Why wouldn’t Silas have said something last night?

I wasn’t a secret.

He had to know I was related to her.

I mean, if she was comfortable enough to come over here like that, than he had to have seen the resemblance between the two of us.

I mean, I looked just like her.

Long black hair, the same birth mark on our necks, in nearly the same place.

Same body type.

She was me, and I was her.

Only thirty years separated our ages.

So I sat on the bed and listened as my mother spoke with Silas about her roast and my father, all the while being livid.

It went on so long, in fact, that I got bored.

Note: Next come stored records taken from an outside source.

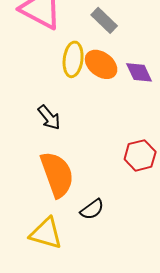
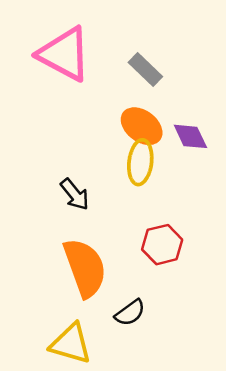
yellow ellipse: (73, 59) -> (140, 162), moved
red hexagon: (140, 155) -> (162, 245), moved

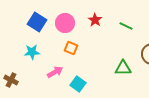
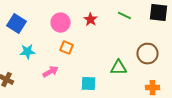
blue square: (37, 22) -> (16, 24), moved
green line: (126, 26) -> (124, 16), moved
cyan square: (78, 84) -> (88, 84), moved, turned -35

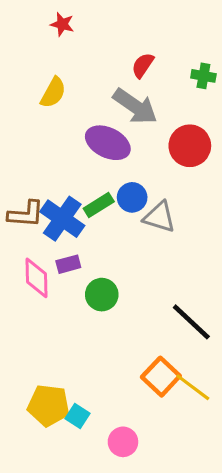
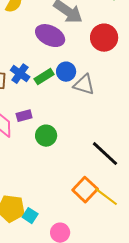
blue cross: (62, 219) -> (20, 74), moved, size x0.7

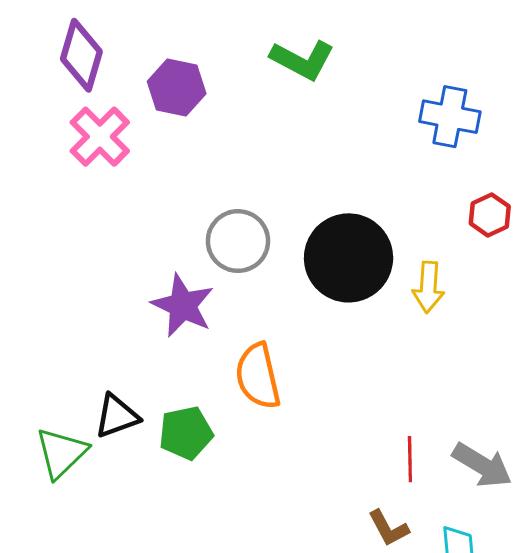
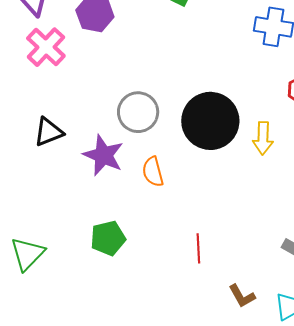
orange semicircle: (258, 376) -> (153, 172), moved, size x0.7
black triangle: (117, 416) -> (49, 132), moved
red line: (410, 459) -> (198, 248), moved

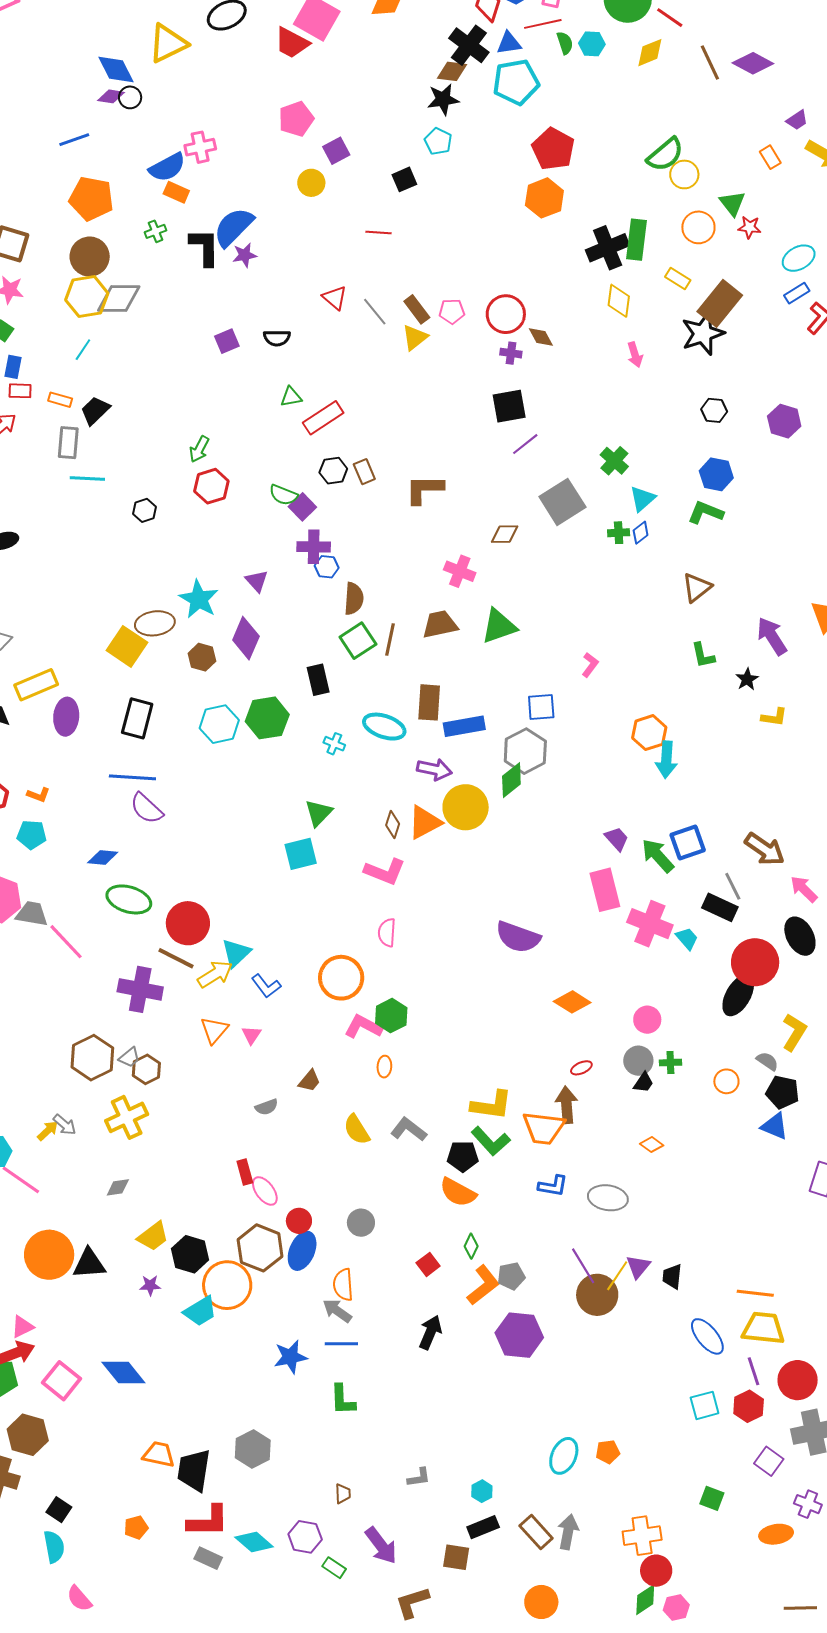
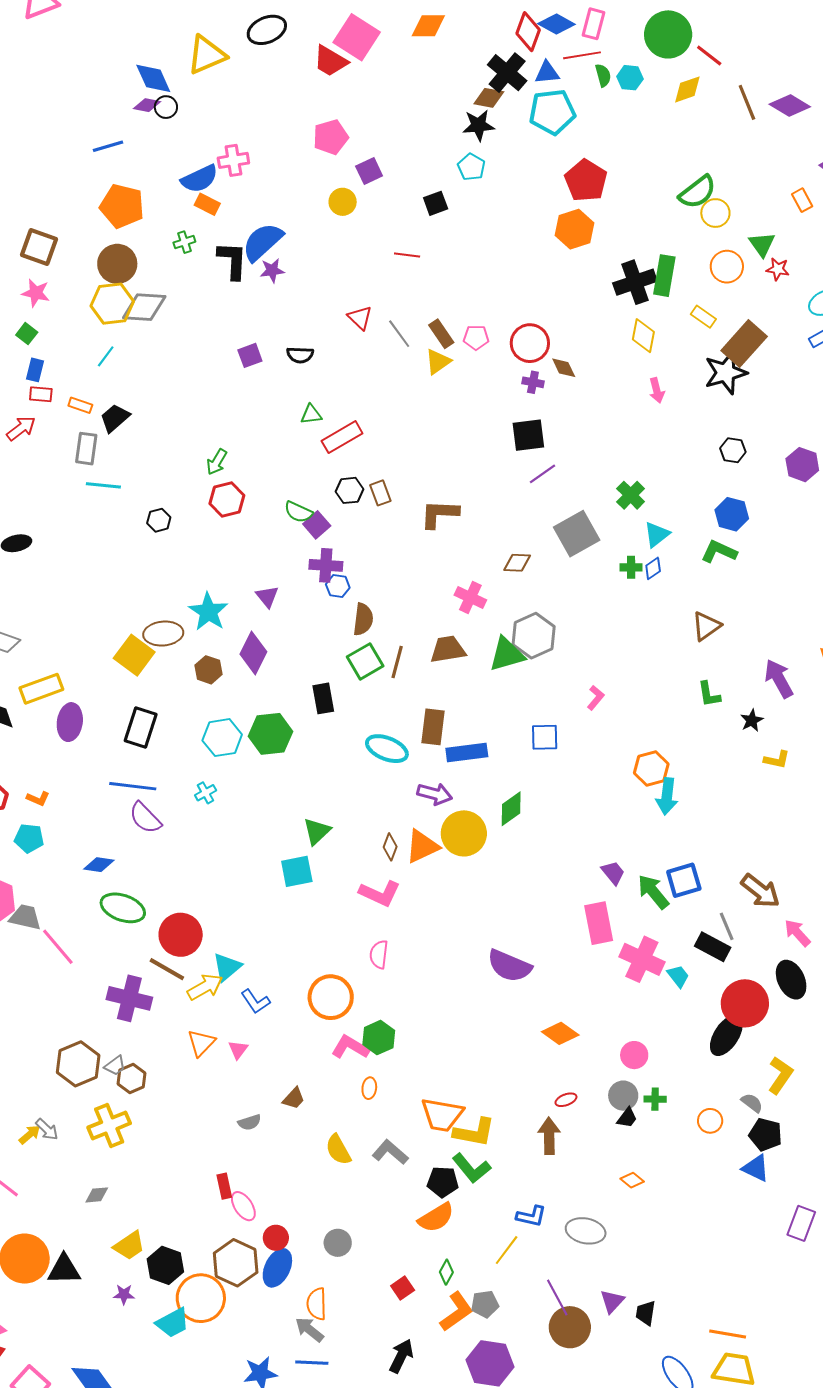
cyan cross: (334, 744) -> (206, 793), moved, turned 35
gray hexagon: (525, 751) -> (534, 636), moved
orange trapezoid: (544, 1128) -> (442, 1115), moved
orange semicircle: (458, 1192) -> (436, 1218), turned -63
yellow line: (617, 1276) -> (507, 1250), moved

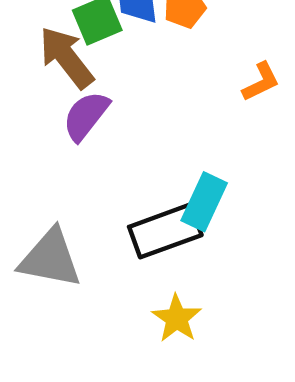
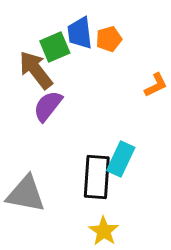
black rectangle: (165, 231) -> (97, 177), turned -66

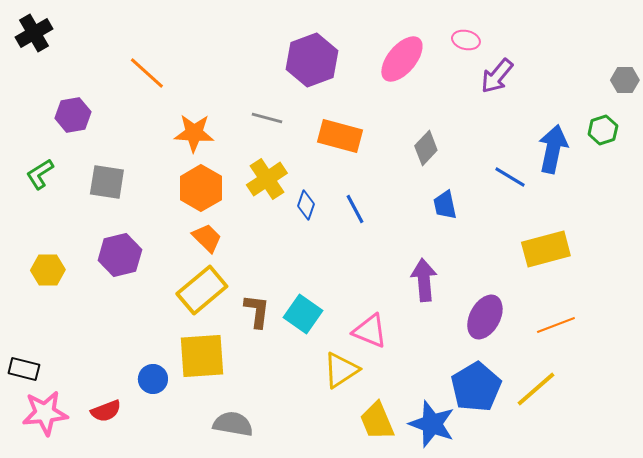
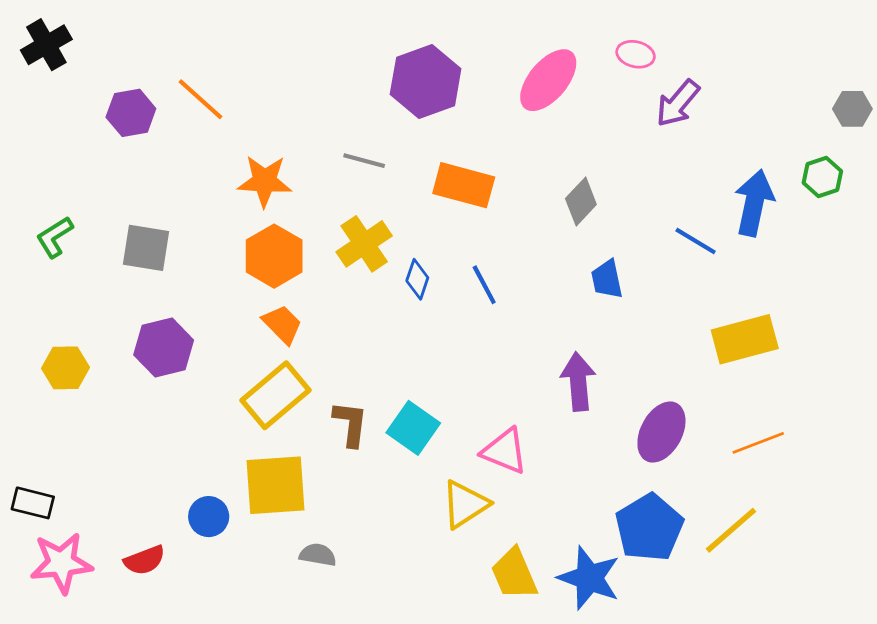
purple hexagon: (73, 115) -> (131, 113), moved
gray semicircle: (233, 424) -> (318, 555), moved, size x0.7

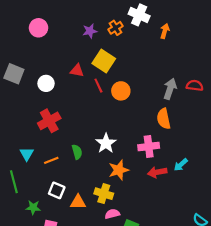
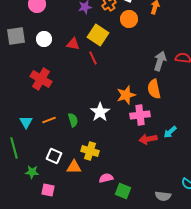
gray square: (14, 74) -> (16, 36), moved, turned -30
white circle: (46, 83) -> (44, 39), moved
orange circle: (121, 91) -> (129, 19), moved
red cross: (49, 121) -> (41, 79), moved, turned -30
orange line: (51, 160) -> (49, 120), moved
orange star: (119, 170) -> (126, 95), moved
yellow cross: (104, 194) -> (90, 151), moved

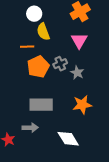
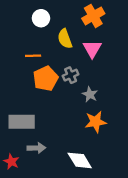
yellow semicircle: (43, 32) -> (65, 39), moved
gray star: (77, 73) -> (90, 94), moved
gray rectangle: (41, 105) -> (22, 122), moved

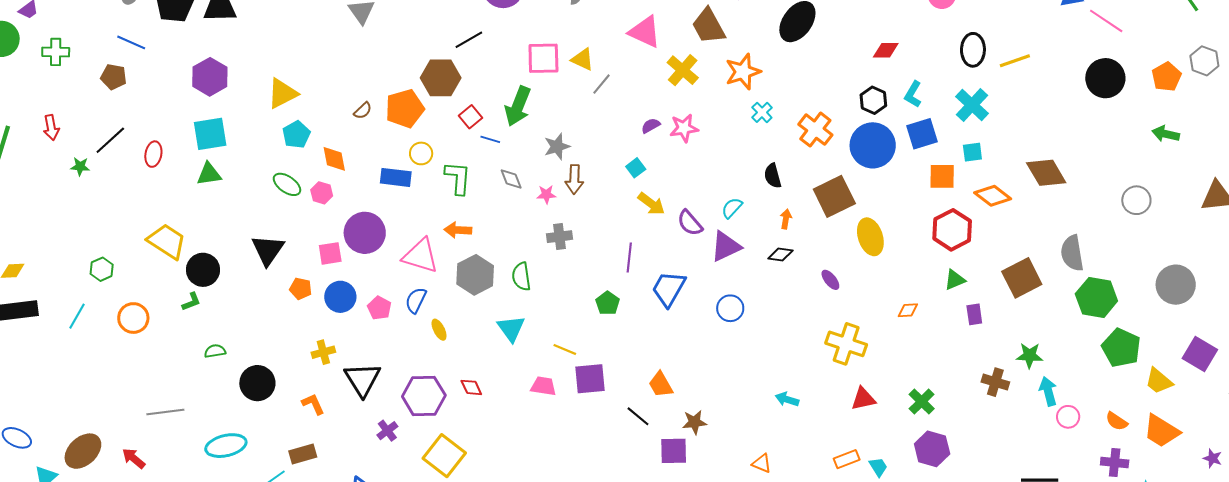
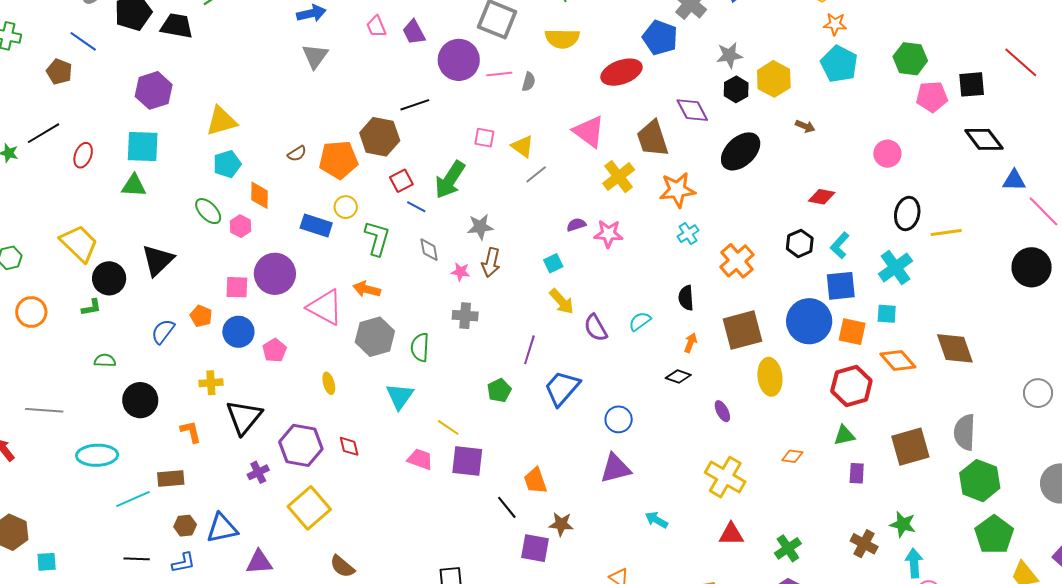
pink square: (543, 58) -> (484, 138), size x0.6
blue circle: (873, 145) -> (809, 321), moved
purple triangle: (726, 246) -> (615, 468), moved
black triangle: (268, 250) -> (158, 260), moved
blue semicircle: (416, 300) -> (163, 331), moved

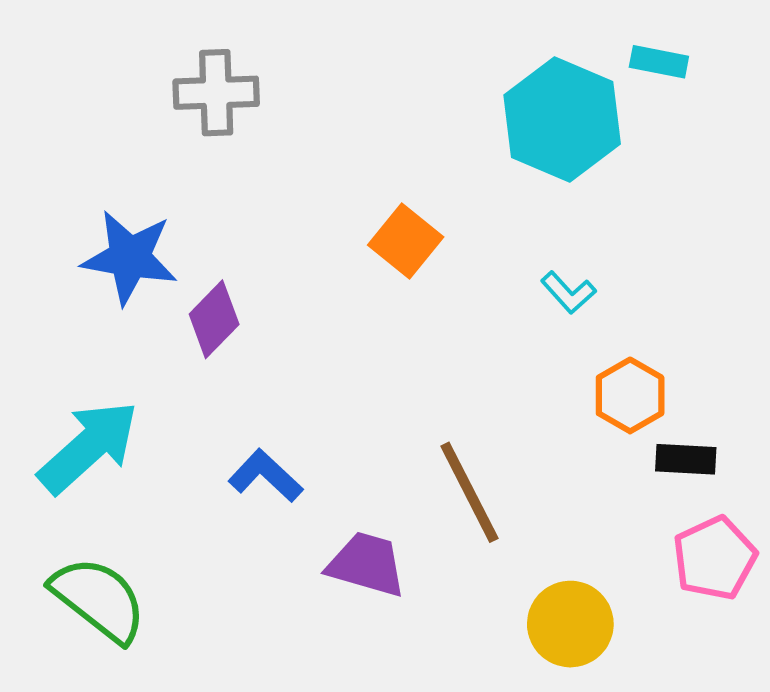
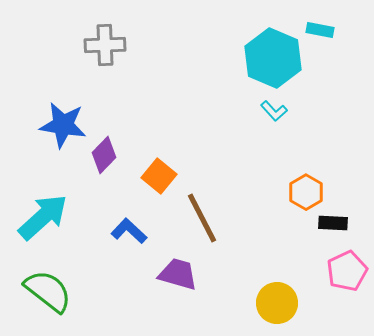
orange square: (406, 241) -> (159, 176), moved
cyan L-shape: (568, 292) -> (274, 111), moved
brown line: (469, 492) -> (202, 218), moved

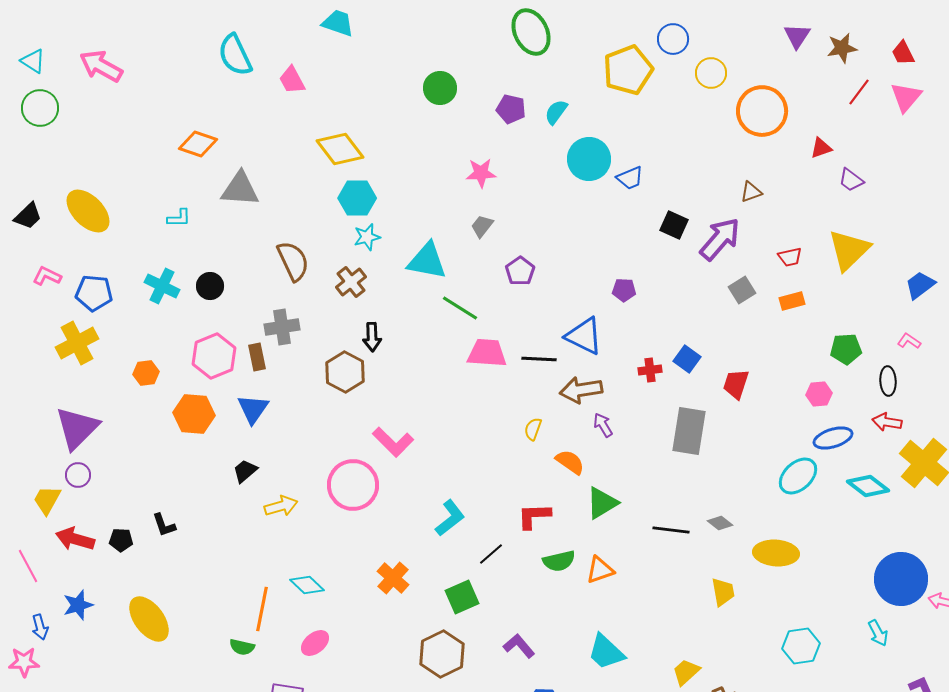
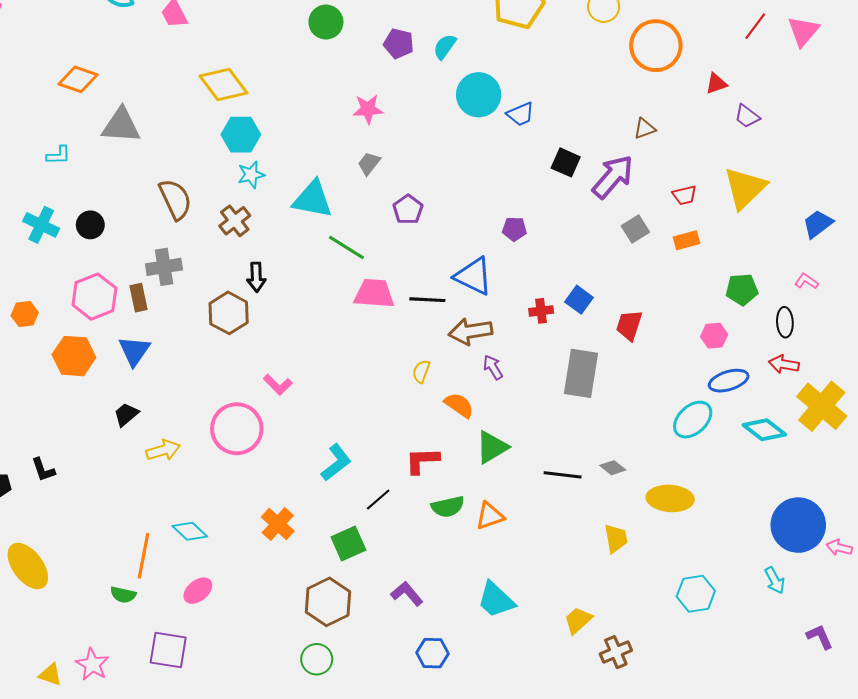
pink L-shape: (393, 442) -> (278, 385), size x0.7

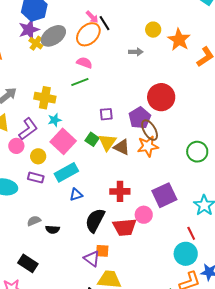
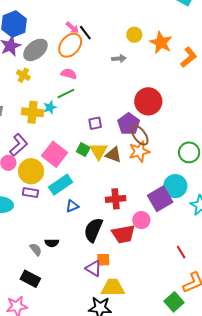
yellow cross: (36, 43) -> (23, 75), moved
cyan star: (55, 120) -> (50, 107), moved
yellow circle: (38, 156) -> (31, 171), size x1.6
gray semicircle: (34, 221) -> (36, 250), moved, turned 80
red line: (191, 233) -> (181, 252), moved
cyan circle: (186, 254) -> (175, 186), moved

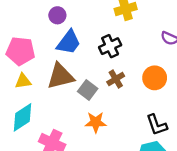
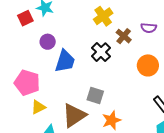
pink pentagon: (20, 51) -> (27, 83), turned 30
brown triangle: (60, 76) -> (74, 115), moved
brown cross: (116, 79) -> (124, 36), moved

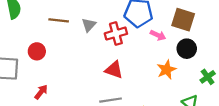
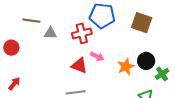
gray triangle: (89, 25) -> (50, 33), moved, turned 48
pink arrow: (158, 35) -> (97, 56), moved
black circle: (187, 49) -> (146, 61), moved

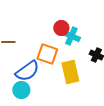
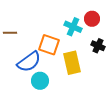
red circle: (61, 28) -> (92, 19), moved
cyan circle: (21, 90) -> (40, 81), moved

And started to look around.

Then I started to clean because, seriously, what was the deal with not throwing the clothes into the hamper?

So while I listened to my mother talk about her rose bushes that were lining the edge of her property, and the way my dad cooked steak last night for dinner, I started to launder Silas’ clothes.

I started with the ones on his floor, picking them up and shoving them into the basket that had all of two things in it. A single sock, and a pair of his underwear.

By the time I was done, the entire thing was filled to the brim.

“Silas, my son tells me you called him the other night when you saw my girl on the side of the road…at the scene of that crash. I wanted to thank you. She really needs all the help she can get,” my mother said, making me freeze in place.

I couldn’t hear Silas’ reply, but I didn’t need to.

Mostly because my mom repeated his answer verbatim.

“Oh, I know you don’t think you did anything, but you did. Dallas said he caught her crying, but decided to leave her alone. He also says there’s been a lot of drinking going on. He finds all of her bottles in the trash the next morning,” my mother said.

He’d been going through my trash?

What the fuck?

And I knew he had to be going through them.

I was the one who’d walked the fucking bags out to the trash can.

He’d have had to physically pull out the bag to know there were bottles in there.

Not like there were a lot of bottles.

Granted, there were some, but not enough to count as excessive.

This time I heard Silas’ reply.

“She’s allowed to drink, Reba. She spent eight years having her life dictated to her. Let her live her life without you all second guessing every single thing she does,” Silas reprimanded her gently.

Then I heard the distinct sound of Silas’ screen door opening.

Last night I’d remembered the grating screech, and I wondered how I’d not heard it when my mother had entered.

I heard the two of them talking more from the front porch and decided to go ahead and get dressed in the clothes he’d left me.

They looked new.

And in style.

All of my clothes were still what I wore in high school. Which meant I had a lot of things that probably wouldn’t ever be acceptable on a twenty nine year old.

I wore them anyway, though.

Not like I had much choice.

Maybe I should make a stop by the Goodwill later.